» Text section

= Beginning of Section =

The following review was written in response to Camus's original review of The Polar Express (which you can read here), submitted by acclaimed feature director Richard Franklin, who is, I should note, good friends with our humble reviewer. Our view of the film in its regular cinema incarnation has not altered, but we feel it is only fair to present the opposing view, even if it does get a little personal in places. |
It is important to note that Richard's review is of the 3D Imax version of the film. For those with no experience of the process (probably the majority of readers in the UK), see my discussion on it and some of the films made for it here. |
Slarek - Site Editor |
The
Polar Express is an important
cinematic landmark; one of the biggest movies of all time,
if seen as its film makers intended in 3D IMAX. It should
not have been released in normal theatres and it was depressing
to be present on opening day at a mulitplex in Los Angeles
and see families lining up to see the ordinary version in
an ordinary cinema, when if they had climbed an extra flight
of stairs they could have experienced something as extraordinary
to this viewer as his first experience of Cinerama (the
first wide screen process of the nineteen fifties). Camus'
review of the ordinary version, also depresses me.

= End of Section =

» Directions
A. Copy the records from their first line through the line containing "dist [-0.000027, 0.000188]", leaving out the pictures.
B. Pick up the Polar Express review after its last sentence and keep writing.

» Provided data
= Beginning of Section =

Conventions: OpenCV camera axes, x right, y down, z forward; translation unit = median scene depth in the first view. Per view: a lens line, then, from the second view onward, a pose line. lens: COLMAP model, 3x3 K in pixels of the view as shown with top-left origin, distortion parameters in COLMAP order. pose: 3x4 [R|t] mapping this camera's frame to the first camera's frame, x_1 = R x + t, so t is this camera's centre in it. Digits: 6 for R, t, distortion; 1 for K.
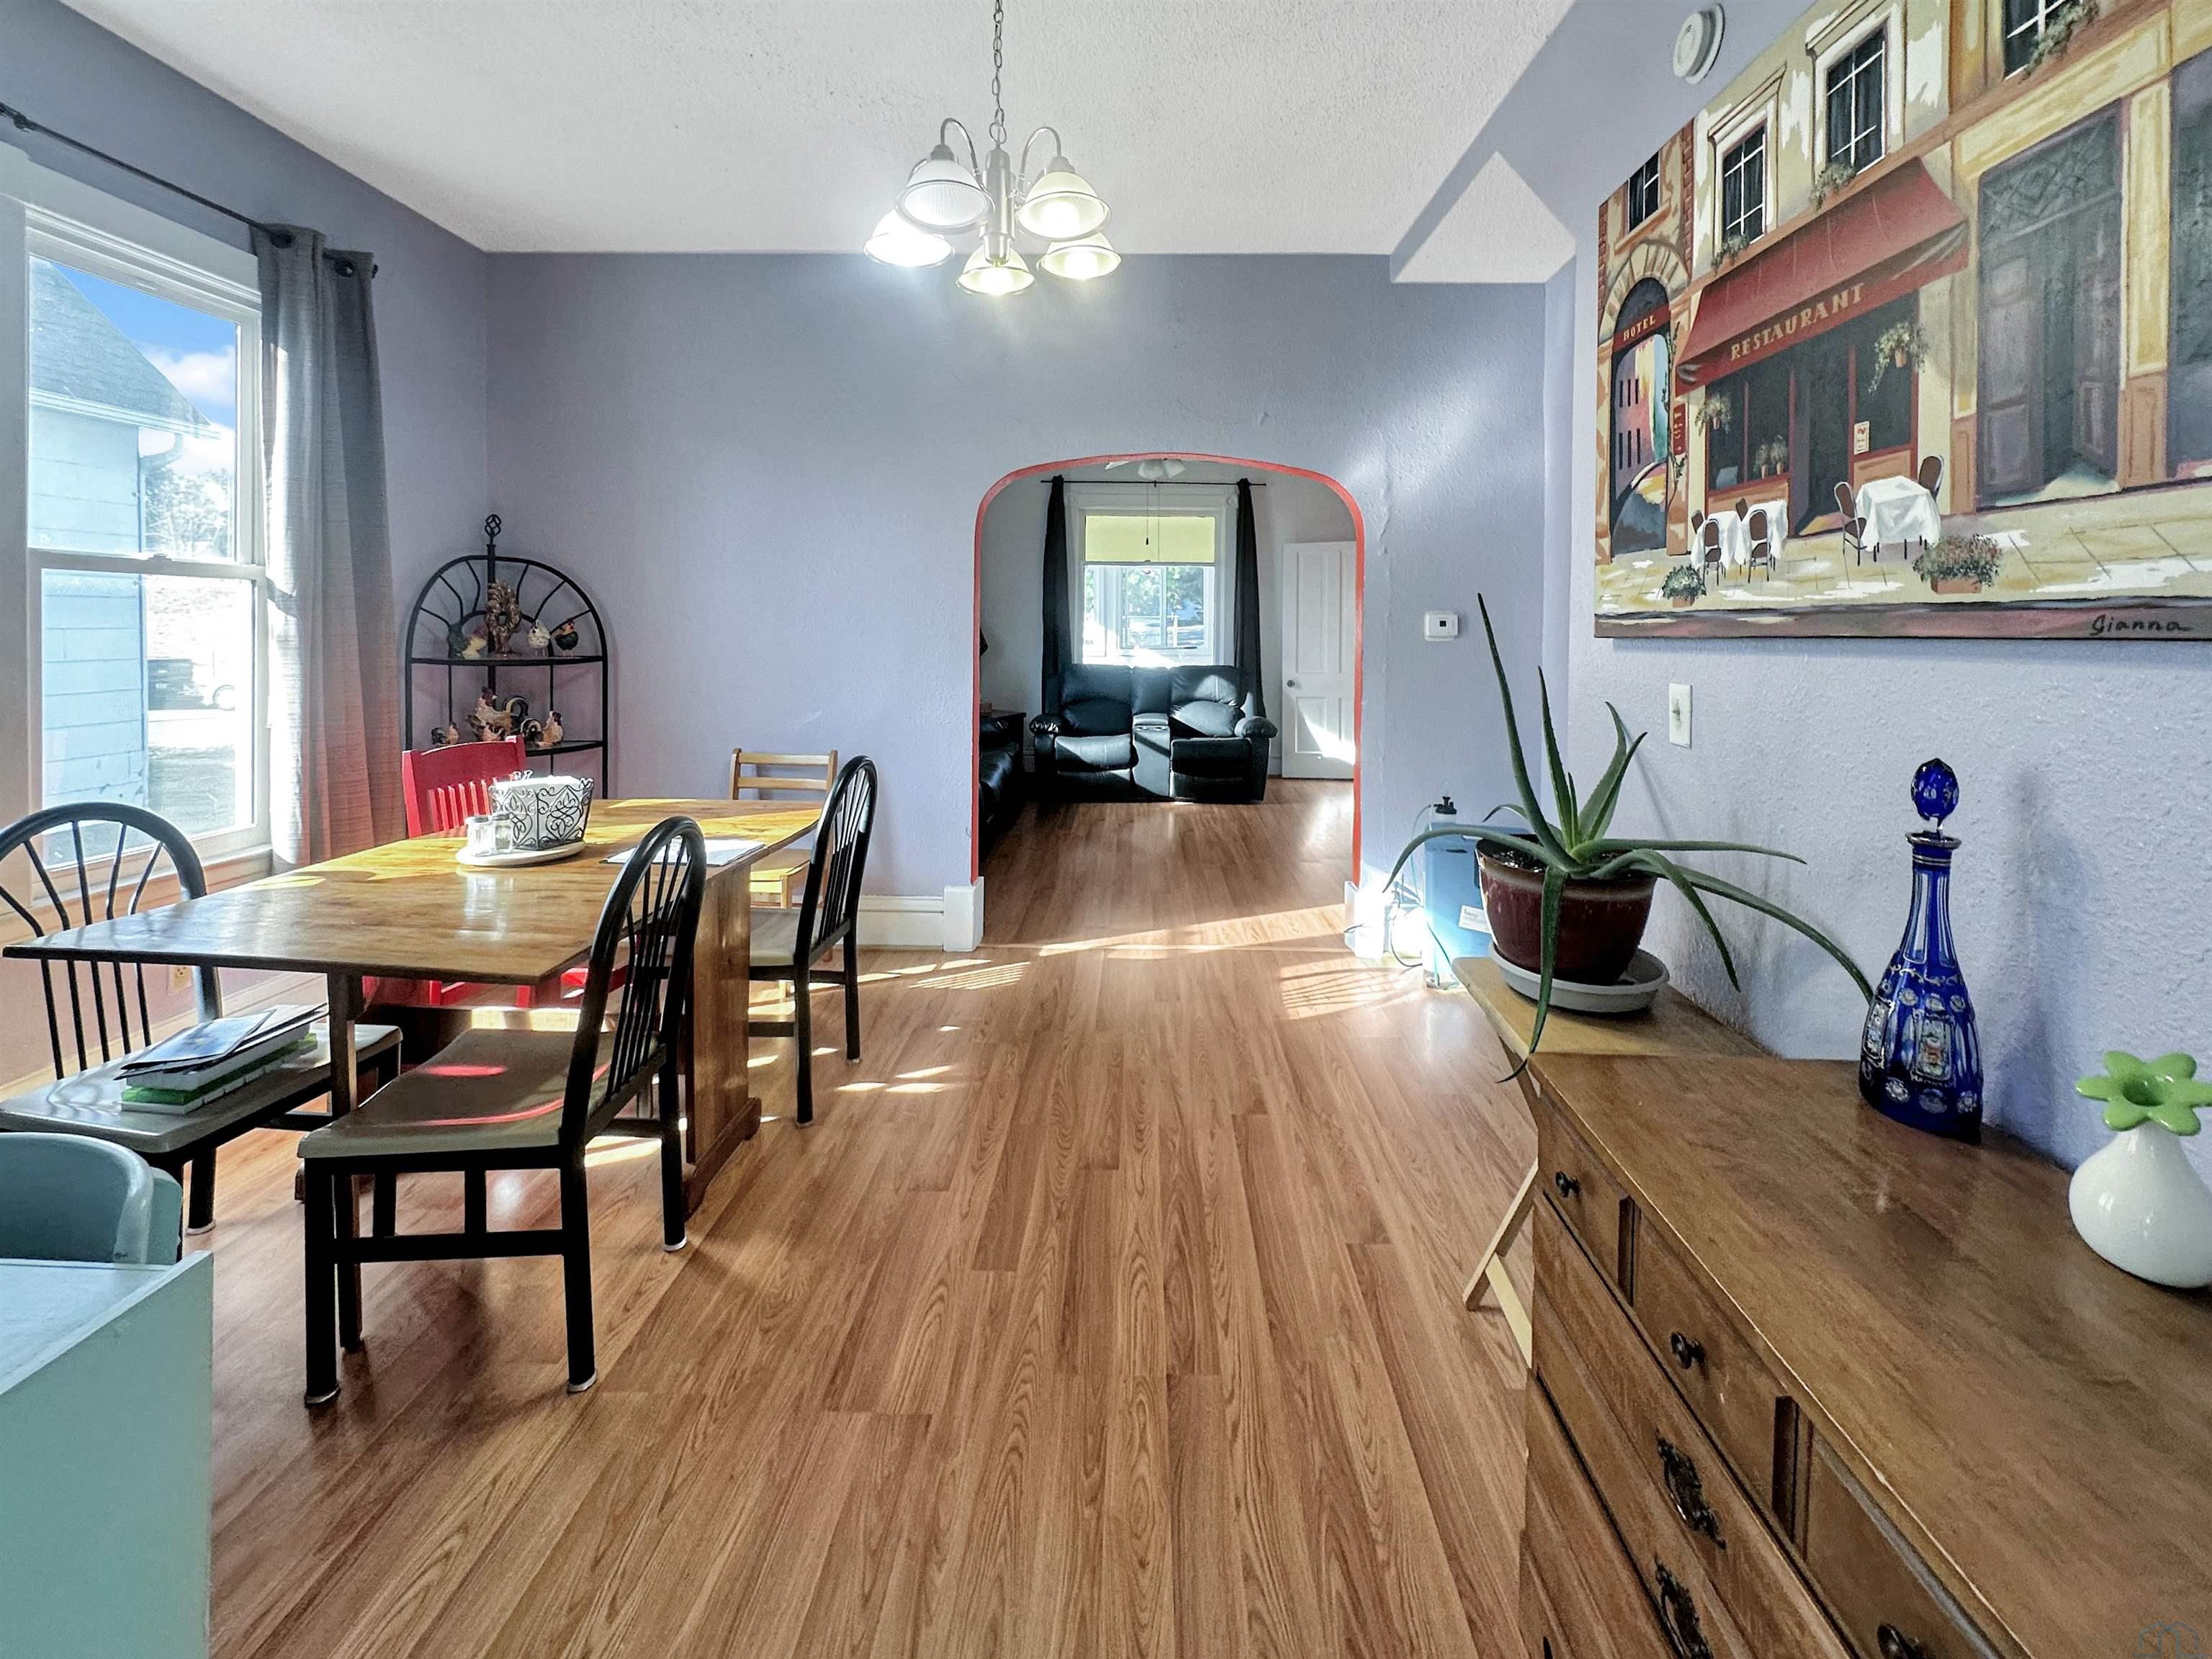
lens RADIAL K [[902.0, 0, 1137.2], [0, 902.0, 638.1], [0, 0, 1]] dist [-0.000027, 0.000188]
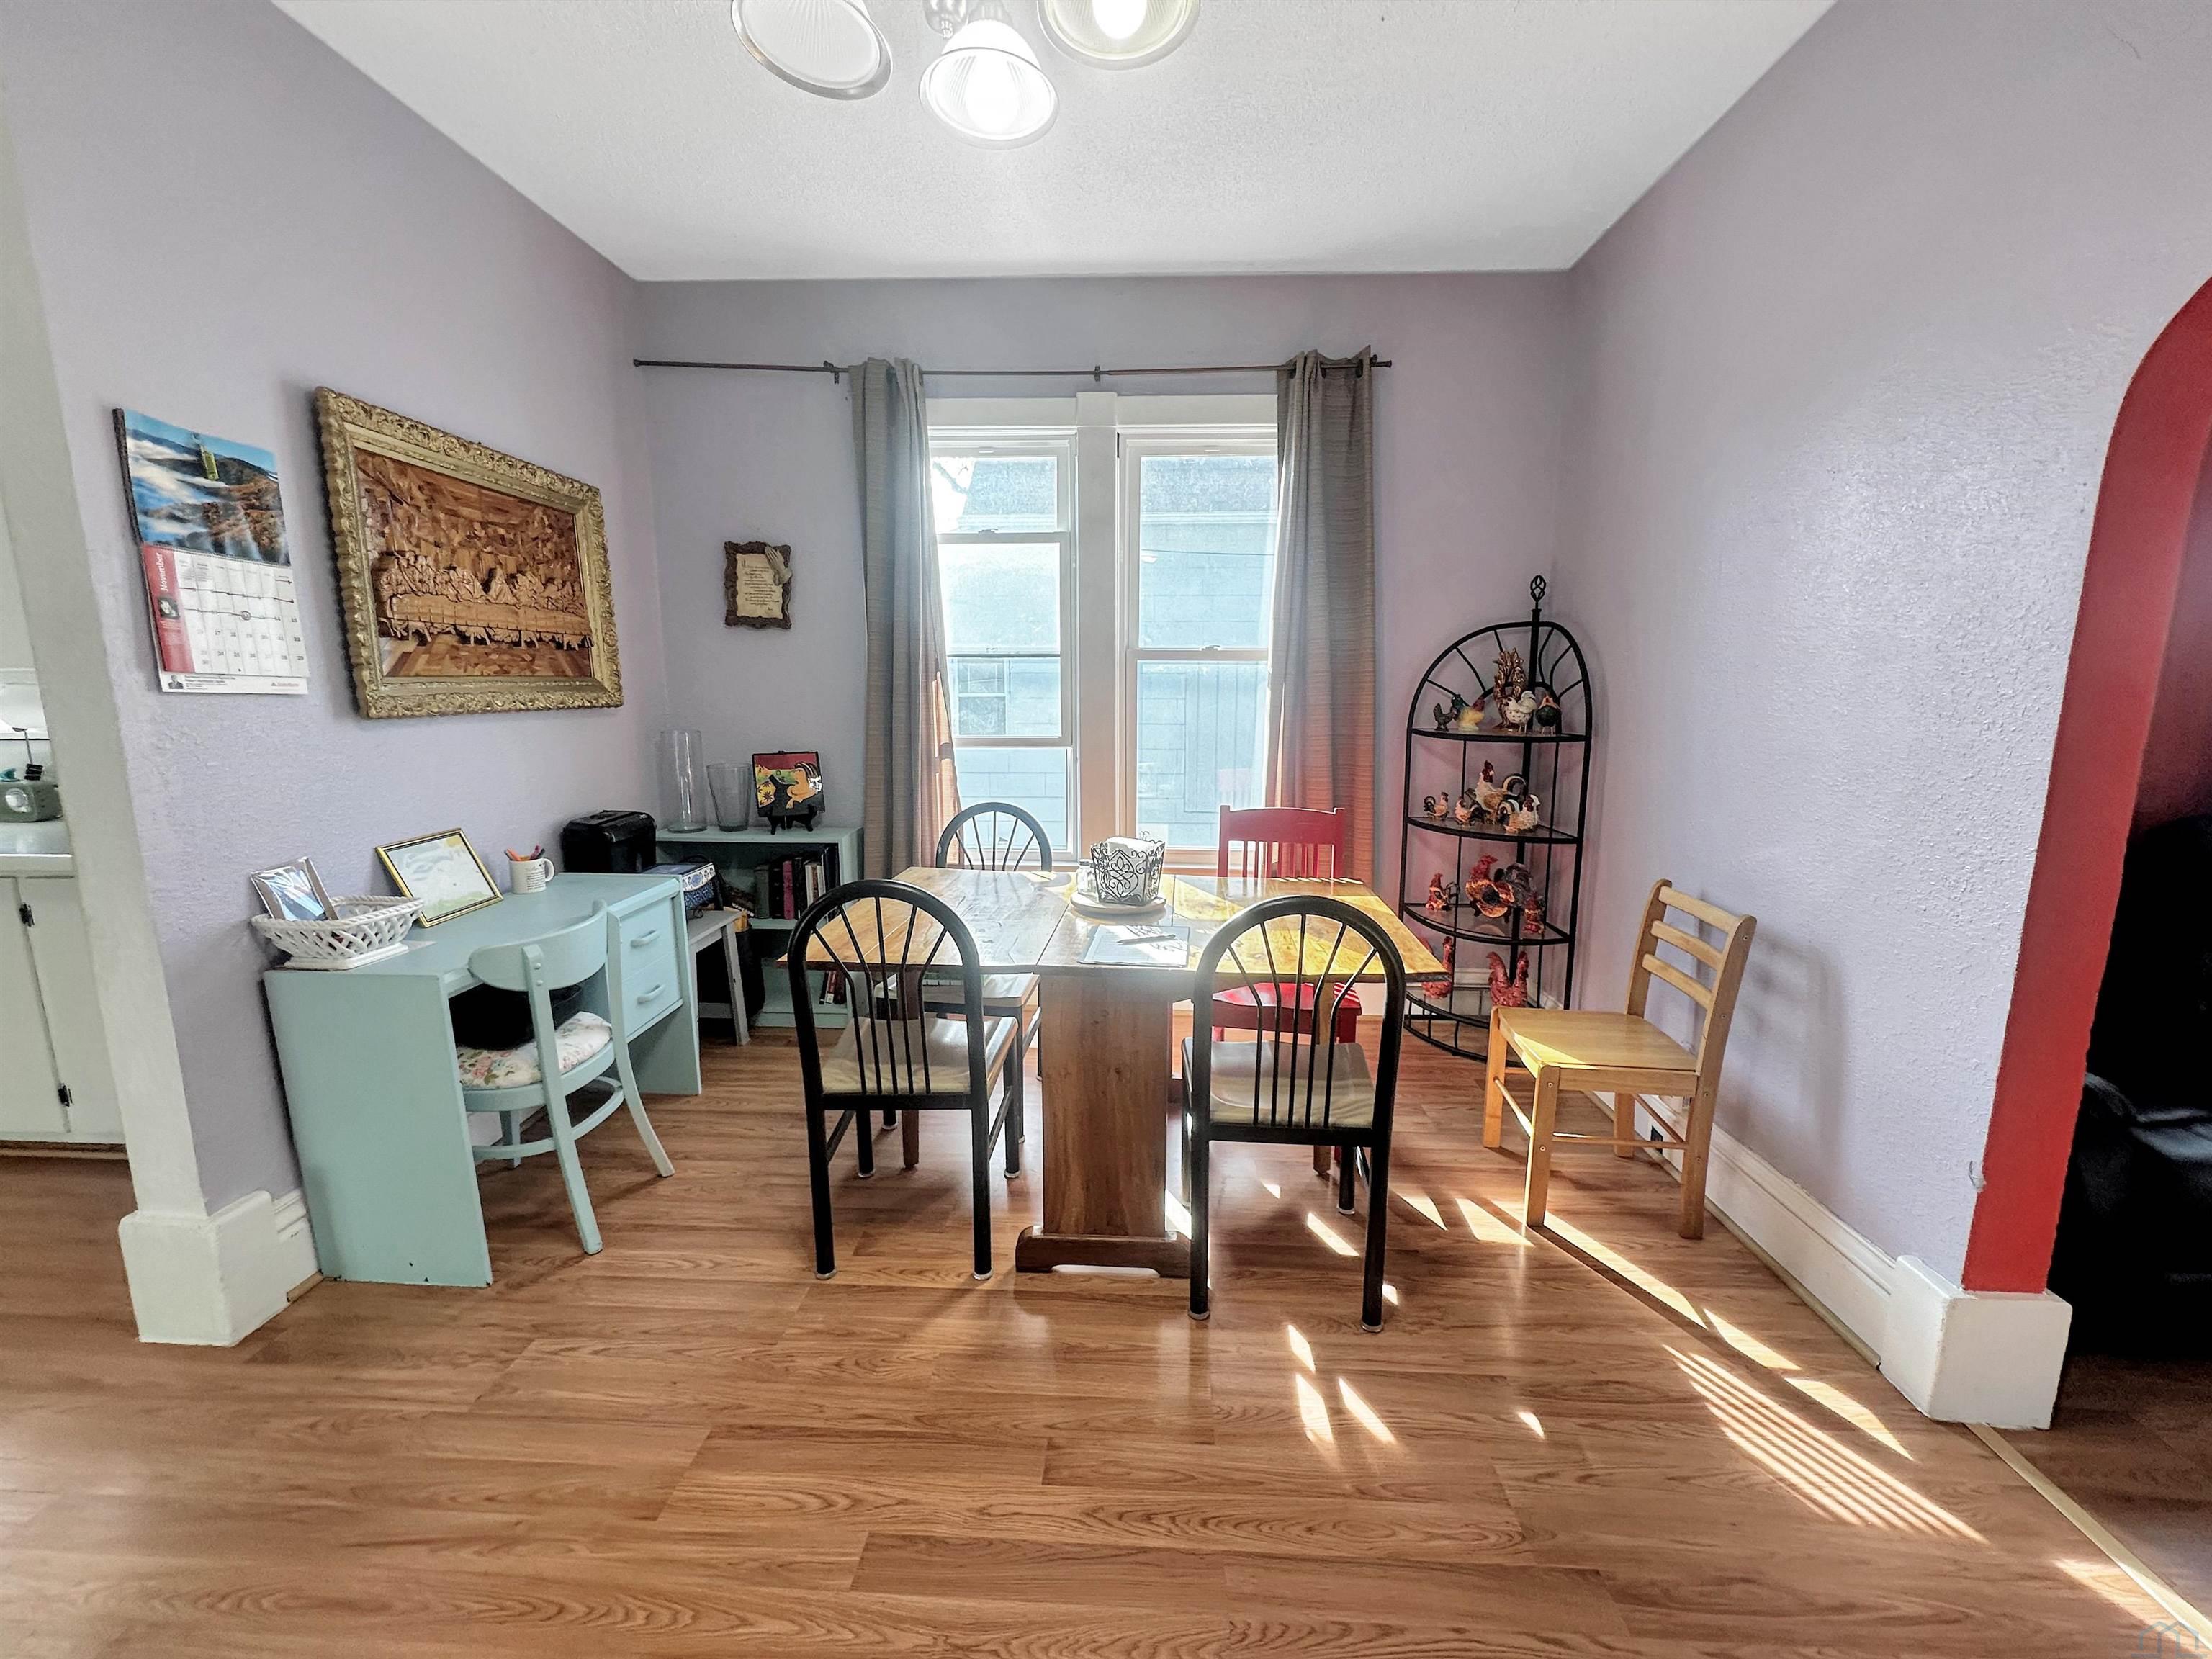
lens RADIAL K [[886.0, 0, 1106.0], [0, 886.0, 829.5], [0, 0, 1]] dist [-0.003131, 0.000533]
pose [[-0.028152, 0.153214, -0.987792, 0.326660], [-0.015646, 0.987995, 0.153692, -0.018459], [0.999481, 0.019782, -0.025417, 0.829447]]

= End of Section =

» Responses for each task
A.
Conventions: OpenCV camera axes, x right, y down, z forward; translation unit = median scene depth in the first view. Per view: a lens line, then, from the second view onward, a pose line. lens: COLMAP model, 3x3 K in pixels of the view as shown with top-left origin, distortion parameters in COLMAP order. pose: 3x4 [R|t] mapping this camera's frame to the first camera's frame, x_1 = R x + t, so t is this camera's centre in it. Digits: 6 for R, t, distortion; 1 for K.
lens RADIAL K [[902.0, 0, 1137.2], [0, 902.0, 638.1], [0, 0, 1]] dist [-0.000027, 0.000188]

B.
Imagine
even RE-releasing This is Cinerama in a
scaled down version in ordinary theatres. Or even sillier,
allowing critics to review it this way on its first run.
No one would have been so stupid back in the days of Cinerama,
but nowadays Hollywood is in the hands of number crunchers
with law degrees. A seasonal movie which cost a lot needed
to make a quick killing and I suspect in their rampant greed,
they have killed the whole process, aided and abetted by
critics like Camus.
The
fact this is/was the first ever animated feature film in
this astonishing process was (deliberately I believe) not
publicised, rating little more than a footnote (like Camus')
in most reviews. Critics seem to be polarised between those
who took the trouble to experience the film on the BIG screen
and those (like Camus) who did not. The former group (like
myself) were overwhelmed. The others, not surprisingly were
not. But "bored"!?! Camus may be a dab hand at
puns and witty put downs, but the title of his review is
just plain irresponsible. No one with whom I've sat through
the experience in 3D IMAX was anything other than transported.
And as for something designed for our children at Christmas
time - spare us "murdering, robotic Santas" -
Camus is a father - shame on him!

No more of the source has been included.